The bolts/threaded rods are not long enough to extend out the bottom for access and longer rods would compress the entire side panel, not just the cross piece. That may work better, and would have been my preferred approach, if I were using the threaded rods.

I would have used a locking rabbet, rather than a butt joint with fasteners all the way through. Like this:


----------



## mannadesigns (Apr 15, 2013)

Thanks all, I like the idea for the grommets I access the bolts. I used washers and lock washers, but there's always the chance they will come loose eventually. I also glued the legs in fwiw.

Regarding making money in it, he wanted me to do it because they couldn't find this style of table As big as they we wanting, it's significantly bigger than most if the examples they sent. So I thought I'd try. Like you said, learned a lot, and if nothing else I got a few new (to me) tools from the job that I needed to do it, so it's not a total loss

My last concern is figuring out how to bond the new ply to the inside of the table since the router won't be able to trim the closed corner. I think I'm going to need to use a hand saw in the corners the router won't reach. Any suggestions?


----------



## mannadesigns (Apr 15, 2013)

woodnthings said:


> The bolts/threaded rods are not long enough to extend out the bottom for access and longer rods would compress the entire side panel, not just the cross piece. That may work better, and would have been my preferred approach, if I were using the threaded rods.
> 
> I would have used a locking rabbet, rather than a butt joint with fasteners all the way through. Like this:


Good idea, but since my legs were already cut to length cutting the joint would have lowered the table below the desired height... I think I like the idea if longer threaded rod, just nervous about lining it up to go all the way through. I have three bolts in each leg and the middle one might be too hard to line up no that the legs are glued on...😖


----------



## mannadesigns (Apr 15, 2013)

Sorry for the delayed response, been workin my tail off to finish this thing up! 

I feel like the final product came out great, just took more effort than was probably needed. Te process for glueing the birch on was quite the mess... Took a LOT of contact cement and I had pretty rippin headache despite the respirator. However, I'm glad I went that route as it worked really well, no warping in the ply and I was able to work with it very quickly.

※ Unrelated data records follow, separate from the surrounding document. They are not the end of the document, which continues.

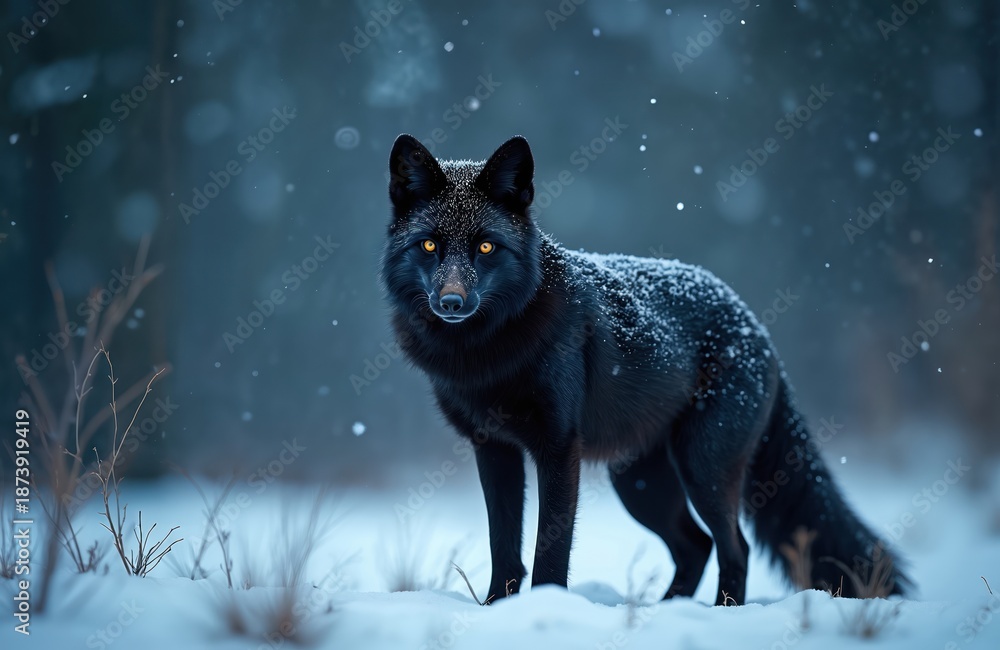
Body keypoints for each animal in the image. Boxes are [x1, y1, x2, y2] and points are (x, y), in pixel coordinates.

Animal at [380, 134, 910, 606]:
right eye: (429, 246)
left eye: (486, 248)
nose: (452, 302)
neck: (487, 354)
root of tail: (757, 326)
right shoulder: (494, 449)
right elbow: (503, 545)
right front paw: (497, 609)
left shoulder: (558, 448)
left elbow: (550, 549)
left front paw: (544, 609)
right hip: (640, 484)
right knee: (697, 546)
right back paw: (668, 610)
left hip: (700, 470)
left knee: (734, 547)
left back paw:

Ill also say the suggestion to oversize the. Route the edges was a great one. Saved me a lot if time and headache. I ended up using a downcut spiral bit and had no issues with tearout on the ply. However, I did try and use te same tech our in the trim board, and it spilt a chunk off. Gut some decent practice with repair... Can't even tell now. 

Stain was another zoo. After seeing the 2 coats I apoed of his original color, he decided it wasn't dark enough. So I added a coat I ebony over the top. I was frustrated at the time, but after now tat it looks a lot better. 

The table is pretty heavy, and very stout. With the threaded rods in each leg I'm not worried at all about the strength. 

So here it is, 3 coats of point later. They're pickin it up this afternoon. Ill be glad this one is in the past....

Thanks for everyone's help an suggestions!


----------



## mannadesigns (Apr 15, 2013)

I guess I never posted how I switched to using full length threaded rod, so here's a couple pics if that and of the ply getting glued on:


----------



## Tony B (Jul 30, 2008)

*Looks Great*

I figured eventually you would get it all worked out.
Congrats.


----------